[refactor] moe: simplify logic removing top expert (#125)

facebookresearch · Oct 6, 2020 · 6e7ad79 · 6e7ad79
1 parent 662667d
commit 6e7ad79
Showing 1 changed file with 1 addition and 3 deletions.
diff --git a/fairscale/nn/moe/top2gate.py b/fairscale/nn/moe/top2gate.py
@@ -29,7 +29,6 @@ def gumbel_rsample(shape: Tuple, device: torch.device) -> Tensor:
 def top2gating(logits: torch.Tensor) -> Tuple[Tensor, Tensor, Tensor]:
     """Implements Top2Gating on logits."""

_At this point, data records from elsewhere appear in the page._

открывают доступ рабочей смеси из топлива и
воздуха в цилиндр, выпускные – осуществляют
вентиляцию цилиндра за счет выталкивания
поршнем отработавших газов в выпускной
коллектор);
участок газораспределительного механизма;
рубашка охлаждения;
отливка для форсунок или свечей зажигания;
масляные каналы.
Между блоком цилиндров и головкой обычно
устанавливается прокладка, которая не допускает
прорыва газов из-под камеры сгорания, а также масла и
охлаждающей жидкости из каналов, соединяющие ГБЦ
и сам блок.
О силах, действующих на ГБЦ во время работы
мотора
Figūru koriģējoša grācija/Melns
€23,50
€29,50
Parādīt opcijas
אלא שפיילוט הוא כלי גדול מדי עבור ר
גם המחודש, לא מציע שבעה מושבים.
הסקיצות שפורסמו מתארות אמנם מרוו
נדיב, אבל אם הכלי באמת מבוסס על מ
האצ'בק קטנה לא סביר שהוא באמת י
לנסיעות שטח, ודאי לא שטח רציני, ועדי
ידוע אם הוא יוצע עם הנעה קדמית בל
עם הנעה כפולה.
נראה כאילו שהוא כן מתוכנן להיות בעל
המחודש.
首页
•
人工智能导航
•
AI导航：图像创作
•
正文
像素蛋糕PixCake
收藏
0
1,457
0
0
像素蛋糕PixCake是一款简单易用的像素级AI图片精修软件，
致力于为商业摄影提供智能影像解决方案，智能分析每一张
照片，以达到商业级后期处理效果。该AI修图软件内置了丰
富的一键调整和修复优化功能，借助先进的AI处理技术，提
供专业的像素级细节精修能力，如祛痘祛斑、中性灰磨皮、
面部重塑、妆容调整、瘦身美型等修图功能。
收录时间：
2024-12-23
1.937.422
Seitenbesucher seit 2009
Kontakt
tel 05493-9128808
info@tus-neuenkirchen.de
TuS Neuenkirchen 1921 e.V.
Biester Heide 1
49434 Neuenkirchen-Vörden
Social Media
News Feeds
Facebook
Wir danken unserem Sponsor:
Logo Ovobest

     gates = F.softmax(logits, dim=2)
-    min_logit = torch.finfo(logits.dtype).min  # type: ignore
 
     # gates has shape of GSE
     num_tokens = gates.shape[1]
@@ -46,8 +45,7 @@ def top2gating(logits: torch.Tensor) -> Tuple[Tensor, Tensor, Tensor]:
     # https://timvieira.github.io/blog/post/2014/07/31/gumbel-max-trick/
     logits_w_noise = logits + gumbel_rsample(logits.shape, device=logits.device)
     # Replace top-expert with min value
-    mins = torch.full_like(logits, min_logit)
-    logits_except1 = torch.where(mask1.bool(), mins, logits_w_noise)
+    logits_except1 = logits_w_noise.masked_fill(mask1.bool(), float("-inf"))
     indices2_gs = torch.argmax(logits_except1, dim=2)
     mask2 = F.one_hot(indices2_gs, num_classes=num_experts)